Created attachment 72008 [details] Screenshot for those who haven't seen it
After the 1.9 Lucene.Net merges, will this still work?
Can we just use a FuzzyTermEnum to enumerate all similar terms in the index ? That will be faster and would require no extra index. The one problem I don't quite see how to solve (both FuzzyTermEnum and SpellChecker approach) is how to report the correct word when query is stemmed. I wrote a small FuzzeyTermEnum program, and if I feed it "asembly" it tells me "assembl" is the correct word in the index. I have no clue how to add the 'y' at its end.
Yeayh, doing a fuzzy term enum is probably the best way to go about doing this, considering that building an n-gram index will be prohibitively expensive.

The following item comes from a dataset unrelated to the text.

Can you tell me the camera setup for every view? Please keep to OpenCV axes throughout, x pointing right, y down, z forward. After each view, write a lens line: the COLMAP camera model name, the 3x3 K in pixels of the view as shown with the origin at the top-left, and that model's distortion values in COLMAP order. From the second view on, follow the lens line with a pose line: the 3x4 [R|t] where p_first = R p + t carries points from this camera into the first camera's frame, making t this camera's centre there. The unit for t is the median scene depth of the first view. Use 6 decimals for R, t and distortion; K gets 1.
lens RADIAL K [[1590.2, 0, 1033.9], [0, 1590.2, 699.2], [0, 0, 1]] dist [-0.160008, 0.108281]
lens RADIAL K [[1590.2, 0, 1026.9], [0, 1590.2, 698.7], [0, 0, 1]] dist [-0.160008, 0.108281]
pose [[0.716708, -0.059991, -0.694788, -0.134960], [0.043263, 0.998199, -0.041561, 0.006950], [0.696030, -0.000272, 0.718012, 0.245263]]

What we'd probably have to do for getting the suffixes that are stemmed off is to store the suffix somewhere and reattach it when reporting it to the user, or perhaps use the TextCache to pull a matching word.
Fuzzy term enum is extremely simple (5 lines of code). But I am not sure of the method of "unstemming" the word. The stemmed word could have a totally different suffix than something that fits the best match. The best match could be a name or some abbreviation ... anything. It might not even be a valid word! Pulling from the textcache will not work, its too large to grep for.

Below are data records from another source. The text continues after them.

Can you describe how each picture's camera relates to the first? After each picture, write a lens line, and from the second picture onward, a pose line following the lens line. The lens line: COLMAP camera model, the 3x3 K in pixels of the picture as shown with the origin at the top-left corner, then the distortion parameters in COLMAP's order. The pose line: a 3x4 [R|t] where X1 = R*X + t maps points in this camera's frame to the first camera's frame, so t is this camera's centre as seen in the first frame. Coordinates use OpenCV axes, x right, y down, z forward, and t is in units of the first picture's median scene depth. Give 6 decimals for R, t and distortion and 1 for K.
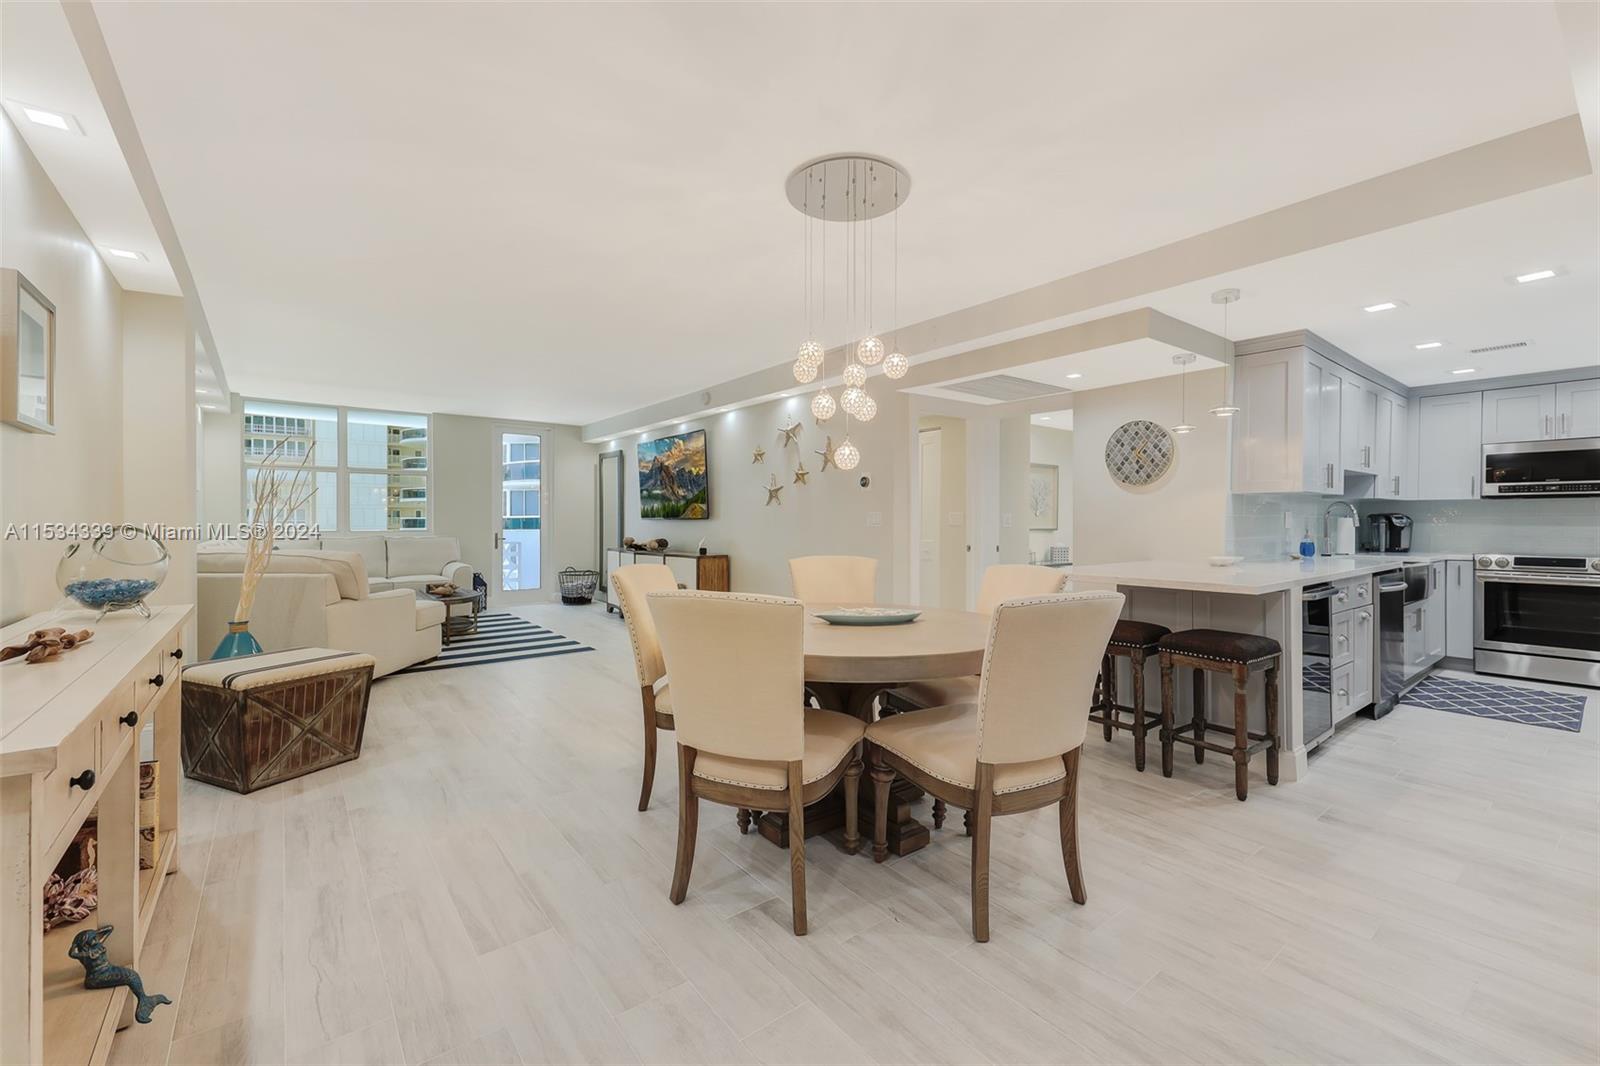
lens RADIAL K [[661.3, 0, 802.0], [0, 661.3, 522.0], [0, 0, 1]] dist [0.031382, -0.008765]
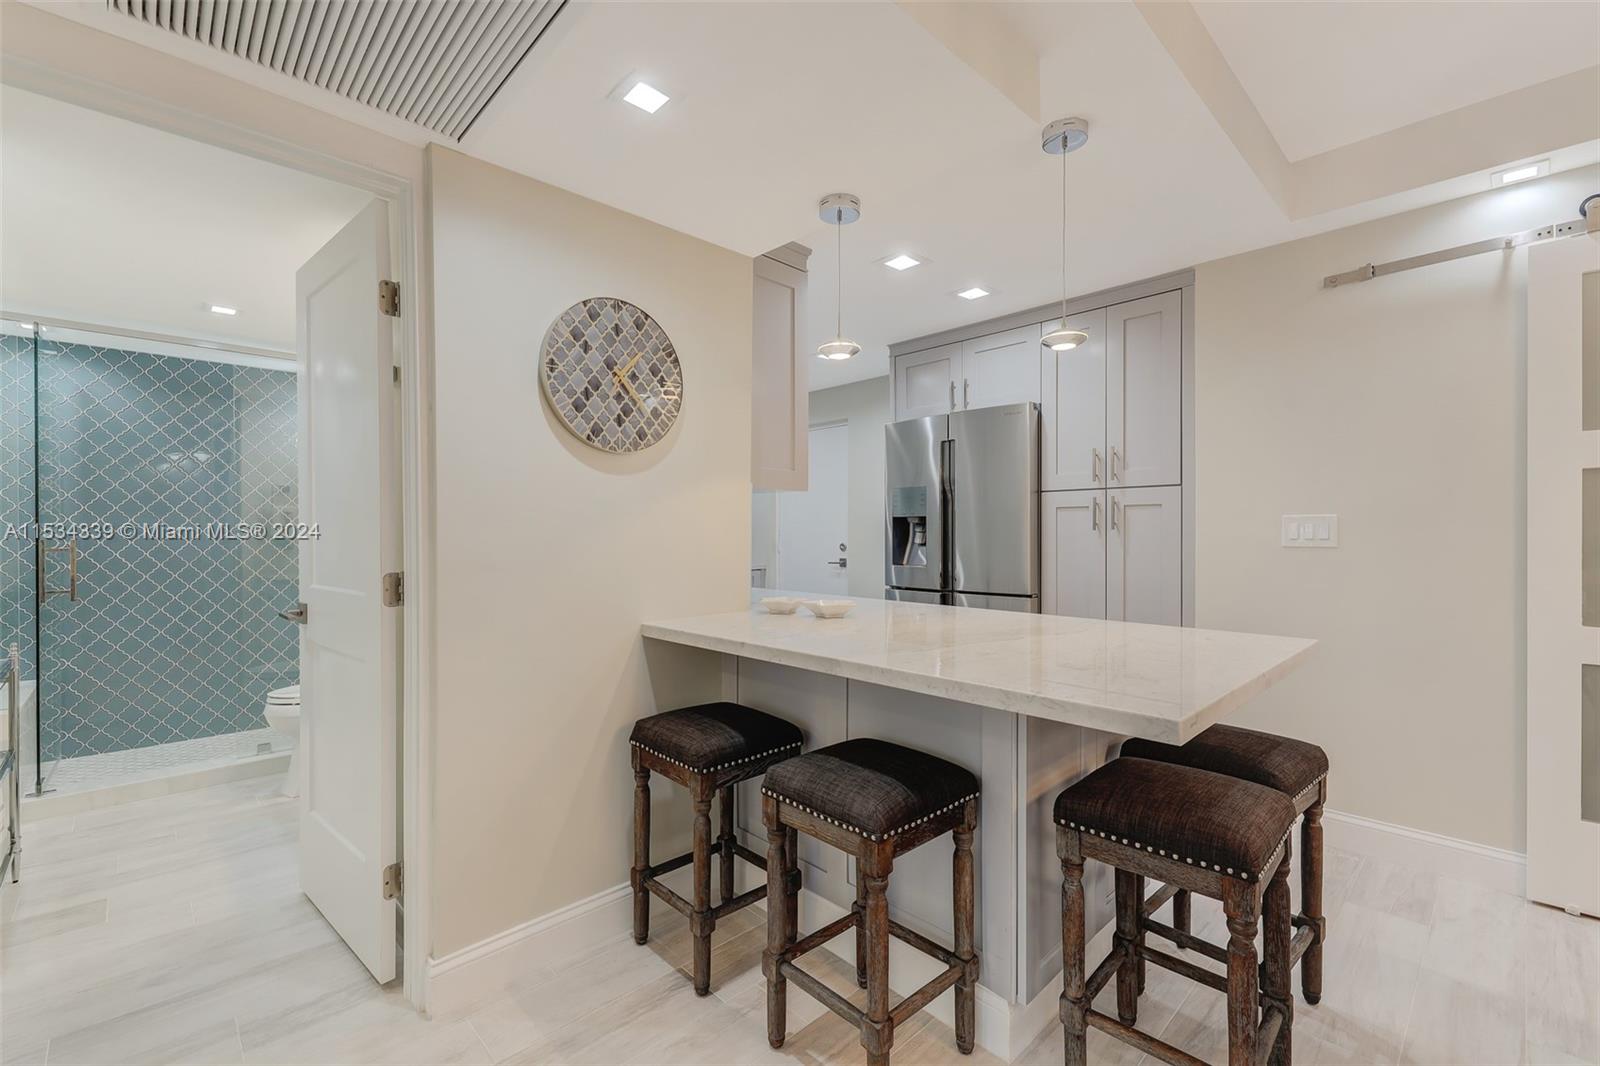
lens RADIAL K [[679.8, 0, 804.4], [0, 679.8, 537.5], [0, 0, 1]] dist [0.014194, -0.002967]
pose [[-0.109531, -0.007870, 0.993952, 0.053736], [0.004291, 0.999956, 0.008391, -0.003855], [-0.993974, 0.005184, -0.109492, 0.831409]]
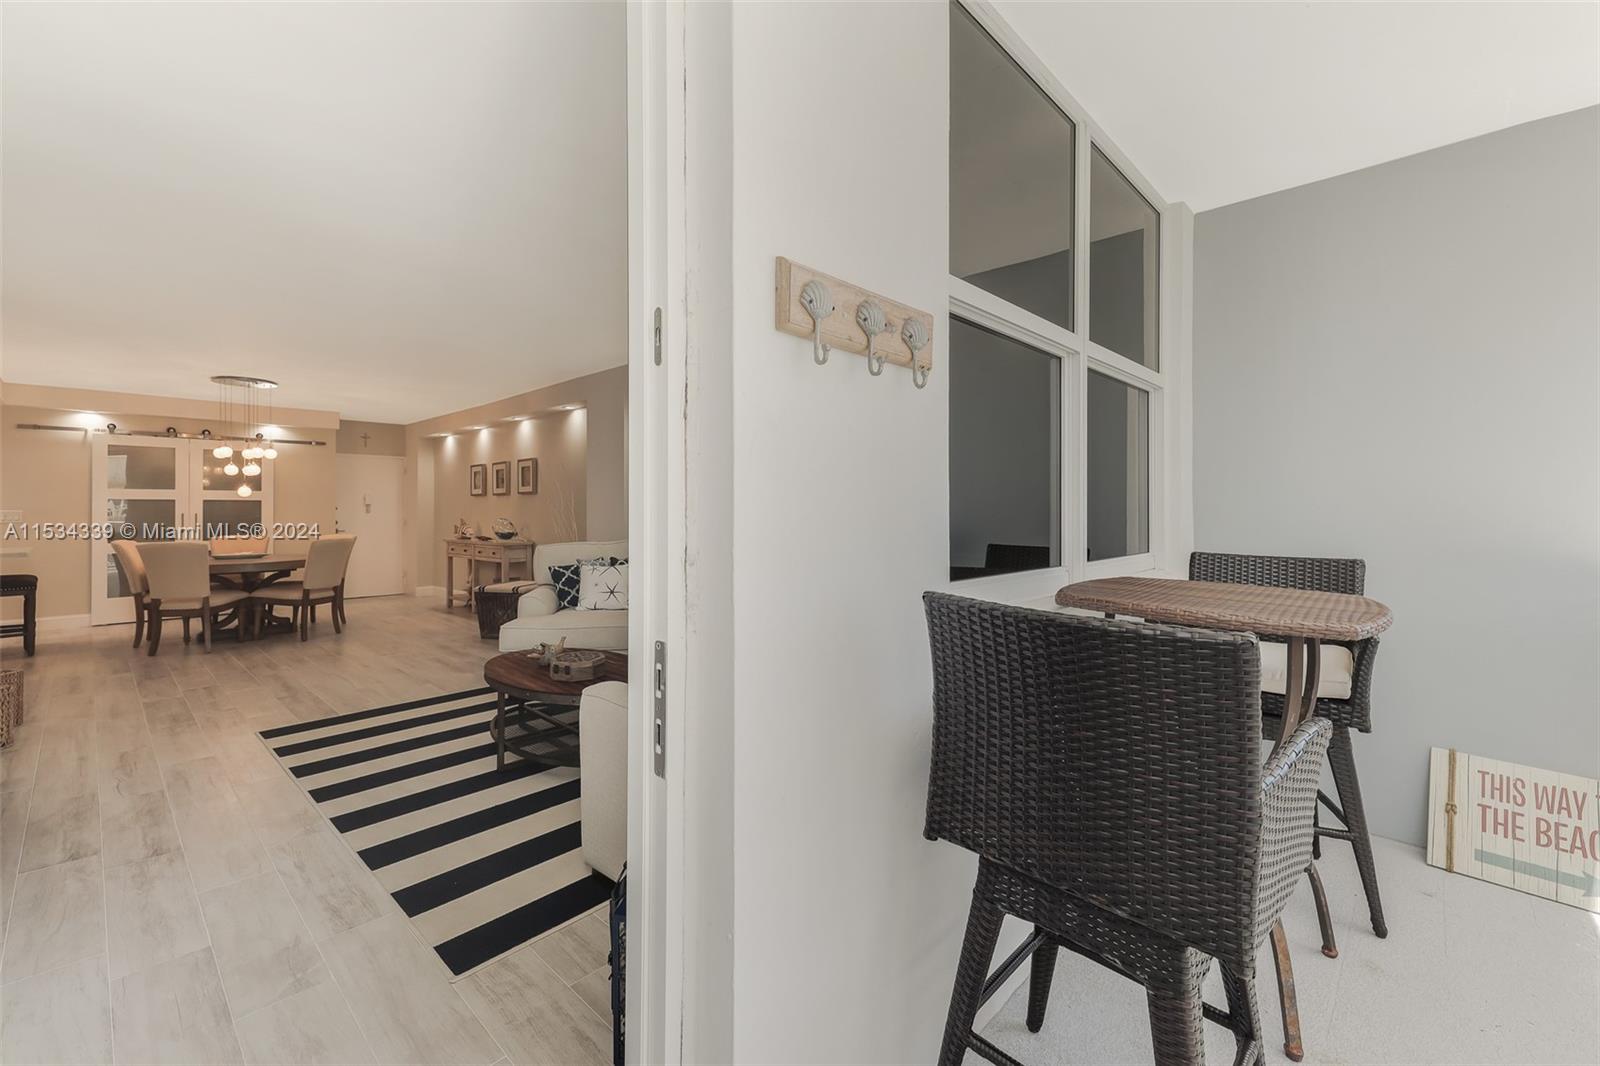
lens RADIAL K [[661.3, 0, 802.5], [0, 661.3, 506.0], [0, 0, 1]] dist [0.031382, -0.008765]
pose [[-0.988626, -0.000280, -0.150396, -0.827146], [0.000448, 0.999988, -0.004805, -0.017572], [0.150395, -0.004818, -0.988614, 1.963033]]
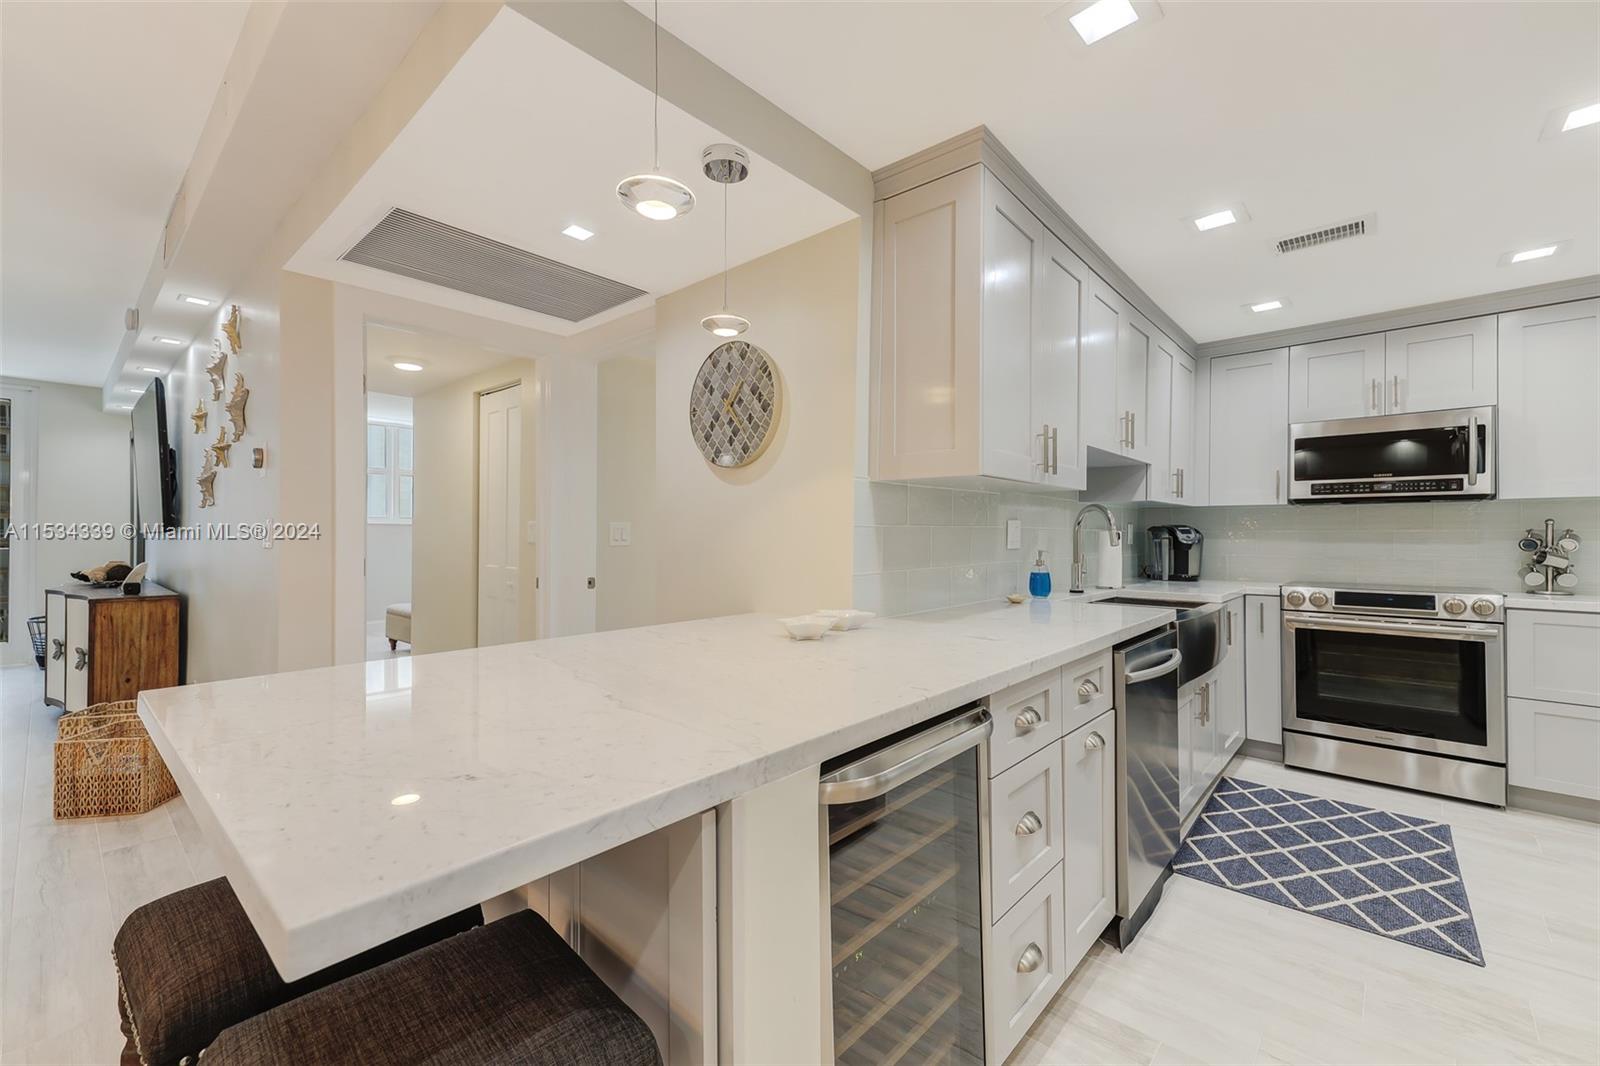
lens RADIAL K [[661.3, 0, 796.9], [0, 661.3, 529.0], [0, 0, 1]] dist [0.031382, -0.008765]
pose [[0.985194, 0.001400, 0.171436, 0.416422], [0.000426, 0.999944, -0.010613, -0.001918], [-0.171441, 0.010529, 0.985138, 0.436270]]
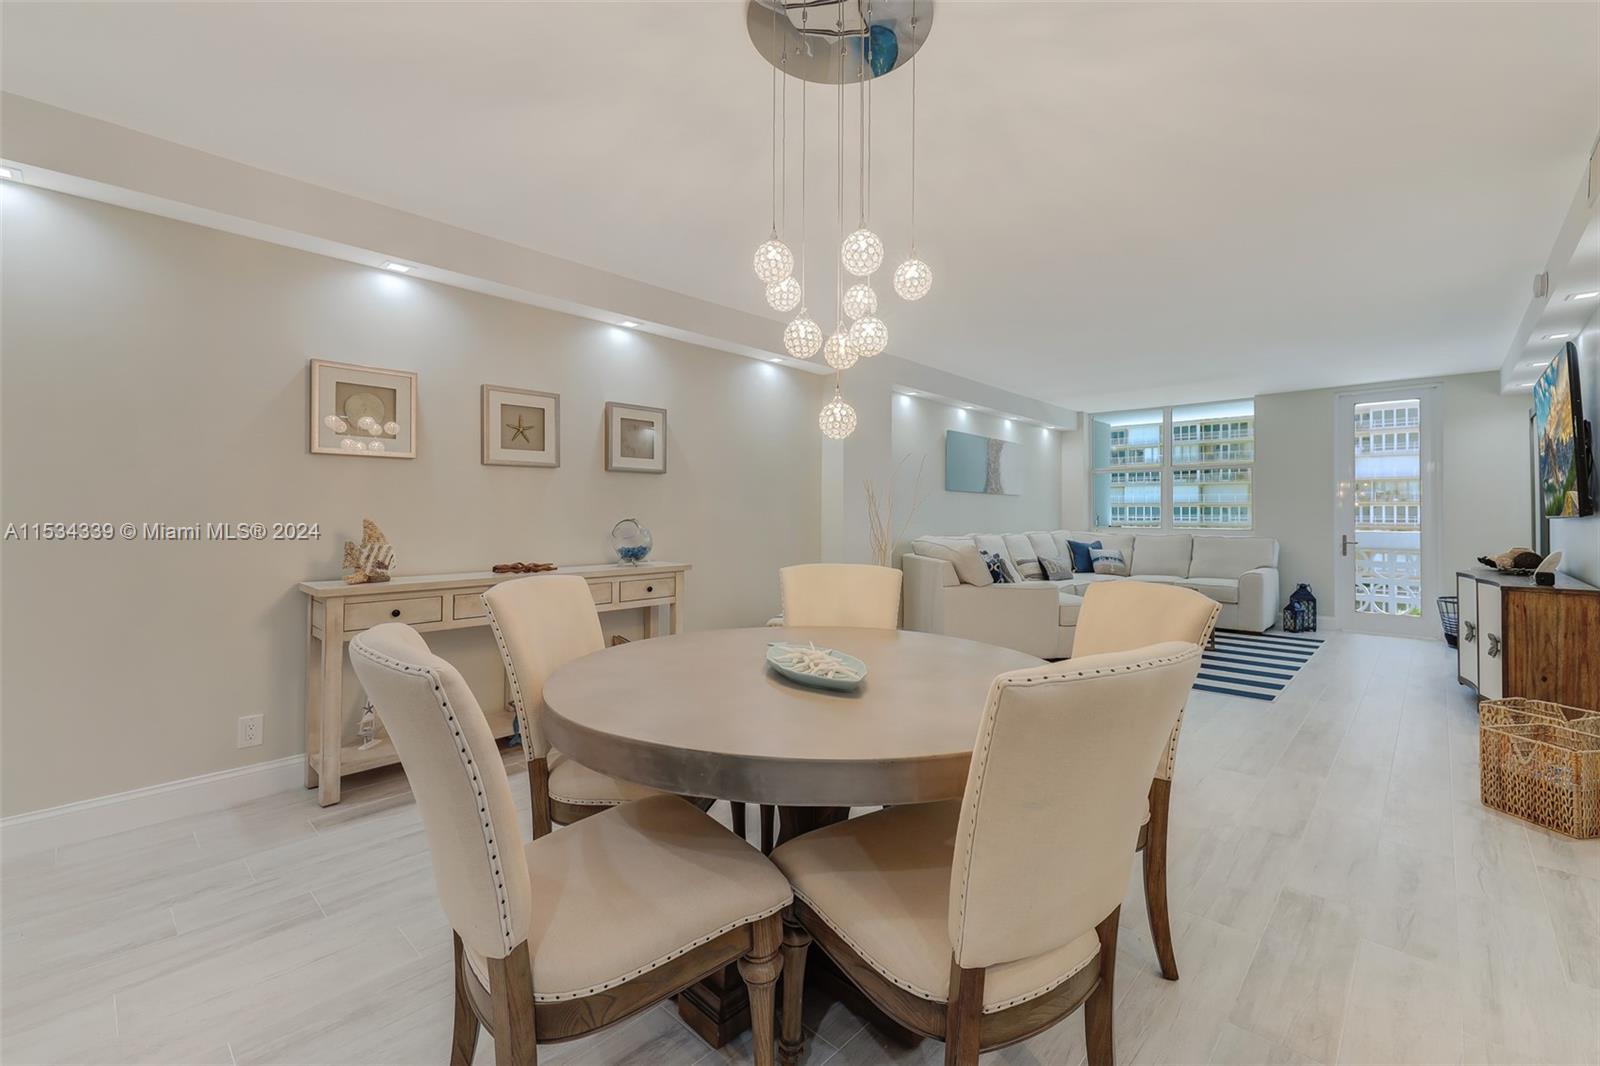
lens RADIAL K [[670.5, 0, 800.8], [0, 670.5, 507.8], [0, 0, 1]] dist [0.018303, -0.006236]
pose [[0.152045, -0.011571, -0.988306, 0.383412], [-0.007613, 0.999888, -0.012878, -0.001325], [0.988344, 0.009482, 0.151939, 0.452319]]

You would probably need to modify the analyzer to get the unstemmed version of the word. The potential for invalid words is definitely there, but since both would stem to the same thing anyway, there's no real way for us to tell. It would be interesting to see how often this happens in practice. As for the text cache, it seems reasonable to me. Snippeting works by grepping the text cache; this would be similar except that there would likely be more than one (but smaller than all) document to peruse.
(In reply to comment #10) > As for the text cache, it seems reasonable to me. Snippeting works by grepping > the text cache; this would be similar except that there would likely be more > than one (but smaller than all) document to peruse. Hmm... I was always thinking of worst case behaviour, maybe on average you only need to grep fewer documents. I am more worried about the tens of thousands (there are textcache files for all backends) of files to open and read.
A lousy implementation of this has been commited in r4293. Working on it. :-)
Beagle is not under active development anymore and had its last code changes in early 2011. Its codebase has been archived (see bug 796735): https://gitlab.gnome.org/Archive/beagle/commits/master "tracker" is an available alternative. Closing this report as WONTFIX as part of Bugzilla Housekeeping to reflect reality. Please feel free to reopen this ticket (or rather transfer the project to GNOME Gitlab, as GNOME Bugzilla is deprecated) if anyone takes the responsibility for active development again.